Onlangs was er het geruststellende nieuws dat de experimenten met automatische gezichtsherkenning op Brussels Airport om juridische redenen gestaakt worden. De wet laat de opslag van de fysieke eigenschappen van gezichten niet toe.

Eerder werd in Kortrijk met veel bombarie een nieuw systeem voorgesteld dat personen kan volgen en vinden op basis van een bepaalde eigenschap. Is de politie op zoek naar iemand met een rode jas en blauwe tas, dan is het een kwestie van seconden voor het systeem dankzij de beelden van de honderden Kortrijkse camera’s de verdachte tevoorschijn tovert.

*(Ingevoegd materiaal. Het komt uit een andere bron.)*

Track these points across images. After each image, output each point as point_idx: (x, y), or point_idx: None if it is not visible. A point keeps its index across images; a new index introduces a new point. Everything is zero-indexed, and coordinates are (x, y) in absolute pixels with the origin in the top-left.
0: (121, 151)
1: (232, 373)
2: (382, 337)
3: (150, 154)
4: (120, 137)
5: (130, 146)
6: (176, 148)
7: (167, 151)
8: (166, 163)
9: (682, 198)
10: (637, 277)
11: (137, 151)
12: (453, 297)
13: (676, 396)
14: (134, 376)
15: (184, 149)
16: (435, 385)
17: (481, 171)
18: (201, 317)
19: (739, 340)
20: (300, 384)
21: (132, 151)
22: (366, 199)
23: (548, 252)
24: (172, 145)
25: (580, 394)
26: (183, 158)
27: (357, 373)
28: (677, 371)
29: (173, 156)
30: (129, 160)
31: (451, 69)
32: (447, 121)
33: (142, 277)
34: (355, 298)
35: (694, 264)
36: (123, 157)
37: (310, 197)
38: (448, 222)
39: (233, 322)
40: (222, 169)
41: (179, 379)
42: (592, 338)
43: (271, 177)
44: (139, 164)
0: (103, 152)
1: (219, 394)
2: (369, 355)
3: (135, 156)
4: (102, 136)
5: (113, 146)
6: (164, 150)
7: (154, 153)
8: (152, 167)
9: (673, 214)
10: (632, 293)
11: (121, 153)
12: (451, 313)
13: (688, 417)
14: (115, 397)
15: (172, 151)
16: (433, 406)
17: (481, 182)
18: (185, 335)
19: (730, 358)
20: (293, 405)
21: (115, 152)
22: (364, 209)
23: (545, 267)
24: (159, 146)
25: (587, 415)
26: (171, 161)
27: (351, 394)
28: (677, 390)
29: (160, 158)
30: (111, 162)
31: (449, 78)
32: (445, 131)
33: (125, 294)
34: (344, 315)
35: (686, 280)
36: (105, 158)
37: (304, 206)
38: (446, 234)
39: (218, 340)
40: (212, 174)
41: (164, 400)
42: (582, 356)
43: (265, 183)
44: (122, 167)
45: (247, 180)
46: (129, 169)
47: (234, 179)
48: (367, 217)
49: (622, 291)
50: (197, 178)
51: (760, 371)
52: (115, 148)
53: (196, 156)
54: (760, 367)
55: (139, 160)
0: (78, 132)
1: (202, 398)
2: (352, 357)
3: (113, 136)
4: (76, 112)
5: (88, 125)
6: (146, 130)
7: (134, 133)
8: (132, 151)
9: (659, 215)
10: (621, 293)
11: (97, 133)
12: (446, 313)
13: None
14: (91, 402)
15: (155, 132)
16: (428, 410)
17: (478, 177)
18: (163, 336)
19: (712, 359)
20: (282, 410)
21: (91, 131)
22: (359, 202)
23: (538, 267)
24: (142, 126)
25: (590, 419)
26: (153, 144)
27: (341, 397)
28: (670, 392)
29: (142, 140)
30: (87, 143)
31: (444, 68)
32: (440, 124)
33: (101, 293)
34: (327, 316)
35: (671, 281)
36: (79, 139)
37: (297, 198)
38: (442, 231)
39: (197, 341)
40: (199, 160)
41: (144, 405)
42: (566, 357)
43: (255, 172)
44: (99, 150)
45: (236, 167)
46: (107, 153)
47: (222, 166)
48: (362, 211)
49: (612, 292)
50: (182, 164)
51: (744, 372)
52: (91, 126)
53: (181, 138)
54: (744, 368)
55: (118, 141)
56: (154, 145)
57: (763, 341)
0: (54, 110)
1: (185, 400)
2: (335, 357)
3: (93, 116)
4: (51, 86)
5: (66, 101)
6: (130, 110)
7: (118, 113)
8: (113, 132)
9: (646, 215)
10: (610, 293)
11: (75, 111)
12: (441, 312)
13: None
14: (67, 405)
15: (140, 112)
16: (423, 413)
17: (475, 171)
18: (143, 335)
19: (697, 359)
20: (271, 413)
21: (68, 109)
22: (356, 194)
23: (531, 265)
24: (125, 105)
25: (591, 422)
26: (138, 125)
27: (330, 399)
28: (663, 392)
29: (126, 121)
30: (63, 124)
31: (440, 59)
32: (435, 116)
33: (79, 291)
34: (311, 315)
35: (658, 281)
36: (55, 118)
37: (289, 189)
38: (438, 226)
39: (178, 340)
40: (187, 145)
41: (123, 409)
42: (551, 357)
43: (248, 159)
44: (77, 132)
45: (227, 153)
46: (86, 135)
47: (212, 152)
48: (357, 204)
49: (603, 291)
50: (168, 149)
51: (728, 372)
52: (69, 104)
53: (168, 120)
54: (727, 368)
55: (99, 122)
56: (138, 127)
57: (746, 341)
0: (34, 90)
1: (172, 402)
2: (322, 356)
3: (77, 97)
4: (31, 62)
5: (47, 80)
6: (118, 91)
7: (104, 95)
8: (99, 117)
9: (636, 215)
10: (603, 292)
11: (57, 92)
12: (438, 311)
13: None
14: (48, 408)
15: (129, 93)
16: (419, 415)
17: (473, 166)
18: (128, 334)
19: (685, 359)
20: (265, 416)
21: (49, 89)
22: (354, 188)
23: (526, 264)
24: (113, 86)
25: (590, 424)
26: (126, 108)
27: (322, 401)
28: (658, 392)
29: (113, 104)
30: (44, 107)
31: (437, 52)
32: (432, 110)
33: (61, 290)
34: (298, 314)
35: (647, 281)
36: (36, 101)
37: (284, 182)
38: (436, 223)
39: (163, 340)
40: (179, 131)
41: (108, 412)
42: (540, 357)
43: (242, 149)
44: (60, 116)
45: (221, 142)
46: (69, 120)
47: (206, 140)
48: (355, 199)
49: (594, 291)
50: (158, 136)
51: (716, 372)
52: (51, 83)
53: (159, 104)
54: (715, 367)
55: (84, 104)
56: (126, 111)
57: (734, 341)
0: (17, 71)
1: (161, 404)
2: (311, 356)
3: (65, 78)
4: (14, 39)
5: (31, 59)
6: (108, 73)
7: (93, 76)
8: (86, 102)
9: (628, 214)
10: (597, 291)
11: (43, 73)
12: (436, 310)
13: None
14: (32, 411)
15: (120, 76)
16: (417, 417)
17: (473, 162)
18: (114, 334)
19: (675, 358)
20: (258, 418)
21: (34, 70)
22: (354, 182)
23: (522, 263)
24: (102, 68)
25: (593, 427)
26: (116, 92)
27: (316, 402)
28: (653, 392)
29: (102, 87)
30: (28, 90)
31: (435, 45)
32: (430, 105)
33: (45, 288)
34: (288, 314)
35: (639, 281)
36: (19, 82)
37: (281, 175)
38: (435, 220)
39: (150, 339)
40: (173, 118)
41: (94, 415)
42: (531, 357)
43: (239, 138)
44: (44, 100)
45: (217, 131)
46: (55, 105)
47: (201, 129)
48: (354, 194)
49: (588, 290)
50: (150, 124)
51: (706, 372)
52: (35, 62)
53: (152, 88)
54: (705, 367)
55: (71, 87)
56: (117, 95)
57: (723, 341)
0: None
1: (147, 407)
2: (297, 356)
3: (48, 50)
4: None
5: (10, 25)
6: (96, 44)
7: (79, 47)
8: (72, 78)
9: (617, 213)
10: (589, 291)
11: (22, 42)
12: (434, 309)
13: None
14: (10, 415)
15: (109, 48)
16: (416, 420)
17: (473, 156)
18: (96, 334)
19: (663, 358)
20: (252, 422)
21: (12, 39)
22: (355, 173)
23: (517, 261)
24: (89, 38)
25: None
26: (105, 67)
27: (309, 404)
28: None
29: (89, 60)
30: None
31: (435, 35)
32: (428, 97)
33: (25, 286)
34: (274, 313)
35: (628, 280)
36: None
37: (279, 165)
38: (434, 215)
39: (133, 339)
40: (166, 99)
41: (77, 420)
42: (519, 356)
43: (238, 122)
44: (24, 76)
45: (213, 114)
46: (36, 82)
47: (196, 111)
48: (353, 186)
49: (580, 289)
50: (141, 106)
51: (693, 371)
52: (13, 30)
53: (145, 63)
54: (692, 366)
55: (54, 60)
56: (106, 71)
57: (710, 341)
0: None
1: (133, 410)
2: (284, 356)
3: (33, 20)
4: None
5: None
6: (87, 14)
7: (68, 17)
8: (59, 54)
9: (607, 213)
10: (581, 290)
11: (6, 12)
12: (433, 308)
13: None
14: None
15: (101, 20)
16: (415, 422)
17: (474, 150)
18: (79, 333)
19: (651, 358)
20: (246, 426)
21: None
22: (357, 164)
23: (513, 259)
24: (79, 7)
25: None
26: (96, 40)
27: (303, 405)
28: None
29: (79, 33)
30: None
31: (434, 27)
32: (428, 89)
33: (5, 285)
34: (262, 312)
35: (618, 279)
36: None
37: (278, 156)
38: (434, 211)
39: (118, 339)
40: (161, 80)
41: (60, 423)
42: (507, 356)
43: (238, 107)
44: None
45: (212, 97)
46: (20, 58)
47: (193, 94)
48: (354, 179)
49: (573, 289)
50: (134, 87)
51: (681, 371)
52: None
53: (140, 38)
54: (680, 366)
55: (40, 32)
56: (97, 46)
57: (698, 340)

Het stadsbestuur kondigde recent aan dat het in extra camera’s investeert om alle blinde vlekken weg te werken. Criticasters werden vlug gesust. Automatische gezichtsherkenning is mogelijk met het Kortrijkse systeem, maar om juridische redenen is die optie nog uitgeschakeld. 

In beide gevallen voel je dat het een kwestie van één groot veiligheidsincident is voor de overheid in een vlaag van daadkracht de deur naar automatische gezichtsherkenning helemaal openzet. Als een oorlog tegen terrorisme zich opdringt, is privacy voor heel wat angstige kiezers snel een overbodige luxe. Dat we niet weten wie exact toegang tot camerabeelden heeft, speelt dan even geen rol.

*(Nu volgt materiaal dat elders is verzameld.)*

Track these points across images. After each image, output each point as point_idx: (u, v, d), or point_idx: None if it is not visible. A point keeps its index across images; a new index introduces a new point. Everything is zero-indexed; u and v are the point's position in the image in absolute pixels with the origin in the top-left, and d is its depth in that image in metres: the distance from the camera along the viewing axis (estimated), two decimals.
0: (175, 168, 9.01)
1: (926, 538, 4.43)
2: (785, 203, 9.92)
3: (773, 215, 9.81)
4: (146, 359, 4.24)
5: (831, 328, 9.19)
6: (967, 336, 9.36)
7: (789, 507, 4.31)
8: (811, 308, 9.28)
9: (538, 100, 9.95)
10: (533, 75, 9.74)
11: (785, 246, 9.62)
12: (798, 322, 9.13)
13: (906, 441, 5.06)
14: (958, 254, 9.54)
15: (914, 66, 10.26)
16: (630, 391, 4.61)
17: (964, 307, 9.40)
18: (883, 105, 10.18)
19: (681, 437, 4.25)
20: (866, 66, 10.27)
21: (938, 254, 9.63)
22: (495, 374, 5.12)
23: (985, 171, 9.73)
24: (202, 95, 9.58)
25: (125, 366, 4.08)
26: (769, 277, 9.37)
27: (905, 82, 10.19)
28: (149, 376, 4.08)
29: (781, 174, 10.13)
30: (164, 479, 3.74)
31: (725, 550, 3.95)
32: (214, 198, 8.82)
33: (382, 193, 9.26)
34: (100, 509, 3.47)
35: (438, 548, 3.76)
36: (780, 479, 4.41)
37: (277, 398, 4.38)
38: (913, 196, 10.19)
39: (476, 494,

Eén groot veiligheidsincident en de overheid zet in een vlaag van daadkracht de deur naar automatische gezichtsherkenning open. Dat we geen idee hebben wat gebeurt als we de optie aanvinken om van iedereen te weten waar ze uithangen, lijkt nu al weinigen te storen. Velen willen vooral dat we in staat zijn met camera’s bijvoorbeeld de dader van de trieste moord op Julie Van Espen te vatten. Kom dan niet aanzetten met verheven principes over privacy. Wie niets te verbergen heeft, hoeft zich geen zorgen te maken, luidt het mantra.